3. What do you do with those business cards you collect? Put them in a drawer? File them away? I invite the person to join me on LinkedIn within a couple of days of meeting them. After all, they gave you their card. So the third tip is to follow-up.
This Week: With only one month to go to the launch of the Highflyingdivas Forum, I have spent the week printing off leaflets and inviting more inspiring professional women. So, date for the diary – Monday 27th September at Severalls Business Park, Colchester. Register at
. Whether you work in an organsiation or have your own business, be part of this mentoring forum and receive fresh ideas and new recommendations to support you reaching your goals.
For various reasons I only attended one networking event this week, namely Colchester Connected held at The Rose & Crown in Colchester. A very large turnout again and a number of worthwhile charity events were announced. This network seems to attract a large and diverse group which is refreshing as some networks can become more like clubs with the same members every time. No membership fee, £15 to attend which includes a cooked breakfast if you are so inclined. www.colchesterconnected.co.uk,
Reading for the week: Ever felt like writing a book? So many people have this desire. Mindy Gibbins-Klein is known as The Book Midwife and she, with Bert Verdonck, has written “Your Book in 100 Days”. Practical, friendly and short, it provides guidance on bringing your dream of writing to fruition.
With the holiday season in full swing, I recently had the pleasure of a ferry crossing. I entertained myself by writing this small piece.
The 8 hour cross-channel ferry creates a mini-civilisation of diverse cultures, languages and backgrounds. Representatives from all ages and walks of life are thrown together, with no escape, on a floating moving island. It begins with the mad rush of passengers, all eager to stake their claims on window-seats, bar stools and, for some weary parents, outside the children’s play area. First to secure seats are the young bloods from the coach party. Noisy and exuberant, they challenge each other to down pints of lager from 9.00 a.m. Parties of male adolescents soon start out in hunting packs, patrolling the corridors, trying to outdo each other as they strut and swagger in front of any young female. They pass the tired young couples holding the fingertips of their toddlers, who will not be quiet unless they are wobbling round in a perpetual circuit of the ship’s gangways. Leather romper suits lay about like discarded snakeskins signalling the presence of bikers on board.

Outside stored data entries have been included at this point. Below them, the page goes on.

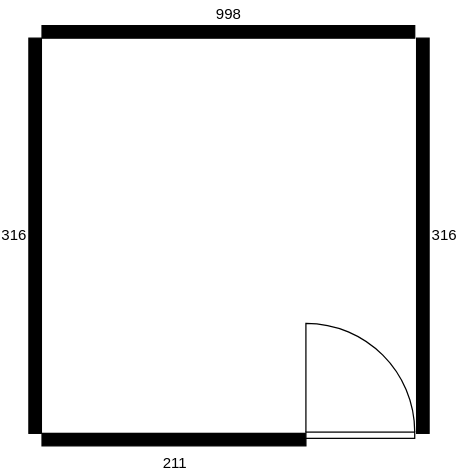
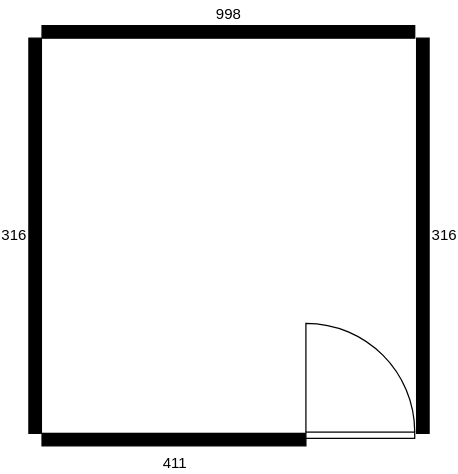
  <mxCell id="0" />
  <mxCell id="1" parent="0" />
  <mxCell id="2" value="998" style="verticalLabelPosition=top;html=1;verticalAlign=bottom;align=center;shape=mxgraph.floorplan.wall;fillColor=#000000;labelPosition=center;" vertex="1" parent="1"><mxGeometry x="31" y="20" width="298" height="10" as="geometry" /></mxCell>
- <mxCell id="3" value="211" style="verticalLabelPosition=bottom;html=1;verticalAlign=top;align=center;shape=mxgraph.floorplan.wall;fillColor=#000000;labelPosition=center;" vertex="1" parent="1"><mxGeometry x="31" y="346" width="211" height="10" as="geometry" /></mxCell>
+ <mxCell id="3" value="411" style="verticalLabelPosition=bottom;html=1;verticalAlign=top;align=center;shape=mxgraph.floorplan.wall;fillColor=#000000;labelPosition=center;" vertex="1" parent="1"><mxGeometry x="31" y="346" width="211" height="10" as="geometry" /></mxCell>
  <mxCell id="4" value="316" style="verticalLabelPosition=middle;html=1;verticalAlign=middle;align=left;shape=mxgraph.floorplan.wall;fillColor=#000000;labelPosition=right;direction=south;" vertex="1" parent="1"><mxGeometry x="330" y="30" width="11" height="316" as="geometry" /></mxCell>
  <mxCell id="5" value="316" style="verticalLabelPosition=middle;html=1;verticalAlign=middle;align=right;shape=mxgraph.floorplan.wall;fillColor=#000000;labelPosition=left;direction=south;" vertex="1" parent="1"><mxGeometry x="20" y="30" width="11" height="316" as="geometry" /></mxCell>
  <mxCell id="6" value="" style="verticalLabelPosition=bottom;html=1;verticalAlign=top;align=center;shape=mxgraph.floorplan.doorRight;direction=west;" vertex="1" parent="1"><mxGeometry x="242" y="276" width="87" height="74" as="geometry" /></mxCell>
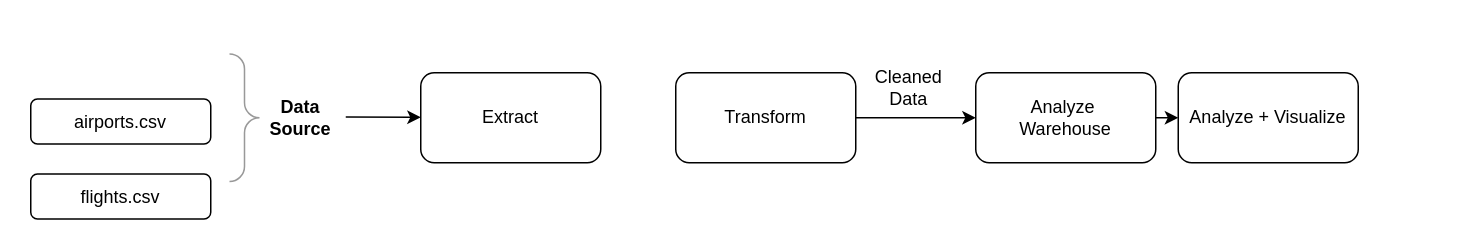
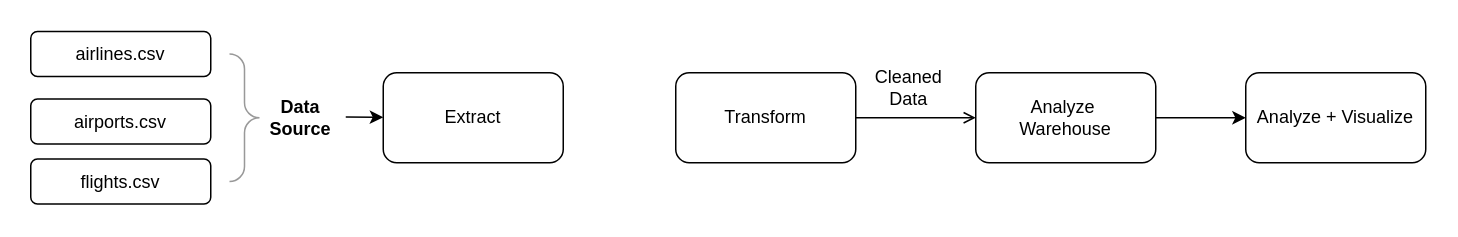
  <mxCell id="0" />
  <mxCell id="1" parent="0" />
+ <mxCell id="2" value="airlines.csv" style="rounded=1;whiteSpace=wrap;html=1;" parent="1" vertex="1"><mxGeometry x="20" y="20.5" width="120" height="30" as="geometry" /></mxCell>
  <mxCell id="3" value="&lt;b&gt;Data Source&lt;/b&gt;" style="text;html=1;align=center;verticalAlign=middle;whiteSpace=wrap;rounded=0;" parent="1" vertex="1"><mxGeometry x="170" y="63" width="60" height="30" as="geometry" /></mxCell>
  <mxCell id="4" value="" style="endArrow=classic;html=1;rounded=0;" parent="1" target="5" edge="1"><mxGeometry width="50" height="50" relative="1" as="geometry"><mxPoint x="230" y="77.5" as="sourcePoint" /><mxPoint x="270" y="78" as="targetPoint" /></mxGeometry></mxCell>
- <mxCell id="5" value="Extract" style="rounded=1;whiteSpace=wrap;html=1;" parent="1" vertex="1"><mxGeometry x="280" y="48" width="120" height="60" as="geometry" /></mxCell>
+ <mxCell id="5" value="Extract" style="rounded=1;whiteSpace=wrap;html=1;" parent="1" vertex="1"><mxGeometry x="255" y="48" width="120" height="60" as="geometry" /></mxCell>
  <mxCell id="6" value="Transform" style="rounded=1;whiteSpace=wrap;html=1;" parent="1" vertex="1"><mxGeometry x="450" y="48" width="120" height="60" as="geometry" /></mxCell>
  <mxCell id="7" value="Analyze&amp;nbsp;&lt;div&gt;Warehouse&lt;/div&gt;" style="rounded=1;whiteSpace=wrap;html=1;" parent="1" vertex="1"><mxGeometry x="650" y="48" width="120" height="60" as="geometry" /></mxCell>
- <mxCell id="8" value="" style="endArrow=classic;html=1;rounded=0;" parent="1" source="6" target="7" edge="1"><mxGeometry width="50" height="50" relative="1" as="geometry"><mxPoint x="550" y="128" as="sourcePoint" /><mxPoint x="600" y="78" as="targetPoint" /></mxGeometry></mxCell>
- <mxCell id="9" value="Analyze + Visualize" style="rounded=1;whiteSpace=wrap;html=1;" parent="1" vertex="1"><mxGeometry x="785" y="48" width="120" height="60" as="geometry" /></mxCell>
+ <mxCell id="8" value="" style="endArrow=open;html=1;rounded=0;" parent="1" source="6" target="7" edge="1"><mxGeometry width="50" height="50" relative="1" as="geometry"><mxPoint x="550" y="128" as="sourcePoint" /><mxPoint x="600" y="78" as="targetPoint" /></mxGeometry></mxCell>
+ <mxCell id="9" value="Analyze + Visualize" style="rounded=1;whiteSpace=wrap;html=1;" parent="1" vertex="1"><mxGeometry x="830" y="48" width="120" height="60" as="geometry" /></mxCell>
  <mxCell id="10" value="" style="endArrow=classic;html=1;rounded=0;" parent="1" source="7" target="9" edge="1"><mxGeometry width="50" height="50" relative="1" as="geometry"><mxPoint x="810" y="78" as="sourcePoint" /><mxPoint x="860" y="28" as="targetPoint" /></mxGeometry></mxCell>
  <mxCell id="11" value="Cleaned&lt;div&gt;Data&lt;/div&gt;" style="text;html=1;align=center;verticalAlign=middle;resizable=0;points=[];autosize=1;strokeColor=none;fillColor=none;" parent="1" vertex="1"><mxGeometry x="570" y="38" width="70" height="40" as="geometry" /></mxCell>
  <mxCell id="12" value="airports.csv" style="rounded=1;whiteSpace=wrap;html=1;" parent="1" vertex="1"><mxGeometry x="20" y="65.5" width="120" height="30" as="geometry" /></mxCell>
- <mxCell id="13" value="flights.csv" style="rounded=1;whiteSpace=wrap;html=1;" parent="1" vertex="1"><mxGeometry x="20" y="115.5" width="120" height="30" as="geometry" /></mxCell>
+ <mxCell id="13" value="flights.csv" style="rounded=1;whiteSpace=wrap;html=1;" parent="1" vertex="1"><mxGeometry x="20" y="105.5" width="120" height="30" as="geometry" /></mxCell>
  <mxCell id="14" value="" style="verticalLabelPosition=bottom;shadow=0;dashed=0;align=center;html=1;verticalAlign=top;strokeWidth=1;shape=mxgraph.mockup.markup.curlyBrace;whiteSpace=wrap;strokeColor=#999999;rotation=90;" parent="1" vertex="1"><mxGeometry x="120" y="68" width="85" height="20" as="geometry" /></mxCell>
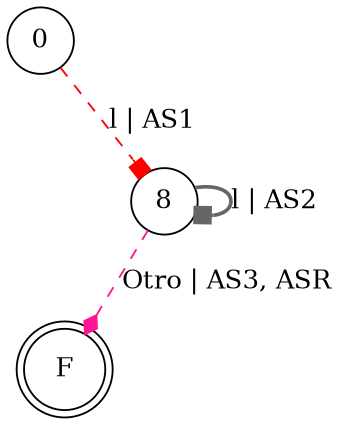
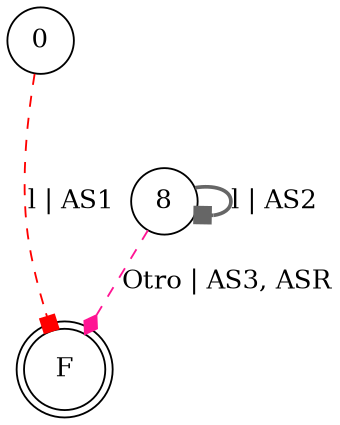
  digraph {
    rankdir=TB
    node [shape=circle]
    edge [arrowhead=box style=dashed]
    F [shape=doublecircle]
    n2 [label=8]
    0
    n2 -> F [arrowhead=diamond color=deeppink label="Otro | AS3, ASR"]
    n2 -> n2 [color=gray40 label="l | AS2" style=bold]
-   0 -> n2 [color=red label="l | AS1"]
+   0 -> F [color=red label="l | AS1"]
  }
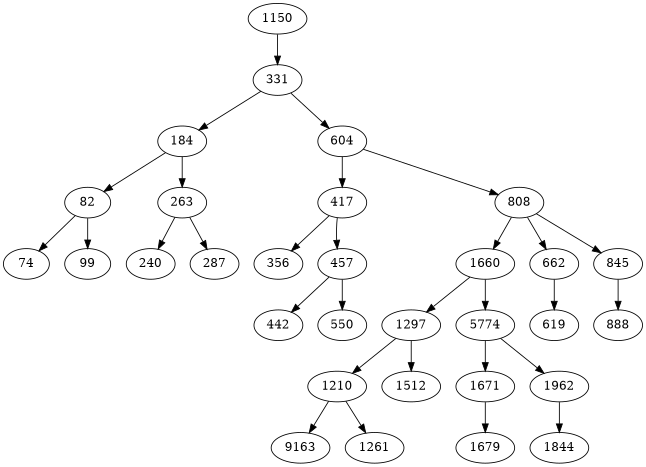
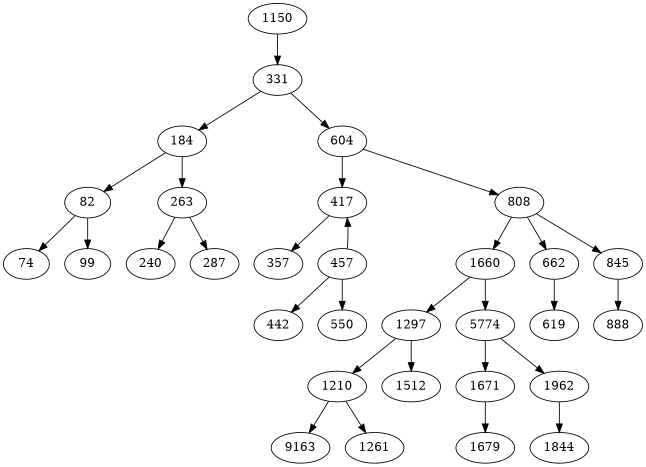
  digraph {
    1150
    331
    184
    604
    1660
    1297
    n7 [label=5774]
    82
    263
    417
    808
    1210
    1512
    1671
    1962
    74
    99
    240
    287
-   356
+   356 [label=357]
    457
    662
    845
    442
    550
    619
    888
    n28 [label=9163]
    1261
    1679
    1844
    1150 -> 331
    331 -> 184
    331 -> 604
    184 -> 82
    184 -> 263
    604 -> 417
    604 -> 808
    1660 -> 1297
    1660 -> n7
    1297 -> 1210
    1297 -> 1512
    n7 -> 1671
    n7 -> 1962
    82 -> 74
    82 -> 99
    263 -> 240
    263 -> 287
    417 -> 356
-   417 -> 457
+   457 -> 417
    808 -> 1660
    808 -> 662
    808 -> 845
    1210 -> n28
    1210 -> 1261
    1671 -> 1679
    1962 -> 1844
    457 -> 442
    457 -> 550
    662 -> 619
    845 -> 888
  }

The first two hours are spent with books, papers and Nintendos, interspersed with tramps to the Restaurant to eat overpriced food which isn’t needed but at least interrupts the boredom. That, or a trip to the cinema to view films at the end of their showing cycle. Of course, not everyone has the money to spend on board. From 11.00 a.m old married couples can be seen opening their flasks of tea and unwrapping their sandwiches. This will follow their ritual review of the Restaurant to tut tut over prices and confirm their suspicions that they were right to bring their own sustenance. They are dressed in Sunday best and, following lunch, can be seen lurching from side to side like drunken sailors as they also totter along the gangways, stopping to peer in the shop window. Inside the shop are more groups of trapped passengers trying to kill time by feigning interest in the over-priced plastic rubbish on sale. Staff try to cover up their boredom via adopting patient, welcoming, smiles as they take the money from parents trying to appease their child’s increasing rebellion, with yet another plastic ship, car or doll.
But class is not entirely eradicated. There is always the Business Lounge. Passengers with access to this haven, march up, punching in the unique code with a superior look. They enter, extinguishing the din outside for peace within. Not all is calm however, as the ambience is soon ruined by the smells. Chips brought in by the American and home-made curry proudly presented by the young Indian wife to her new husband.
Disembarking is a similar trauma to onboarding. All gather like sheep, peering at the signs trying to remember which deck and coloured stairs they need. All except those who are ably assisting elderly relatives who, 5 minutes before docking, decide that perhaps they should go to the bathroom. Again, there is a race to cars, bikes and coaches, even though no-one is going anywhere until the vehicle in front moves. They will wait for some time. Because, of course, the elderly relative is a passenger in the car at the head of the line.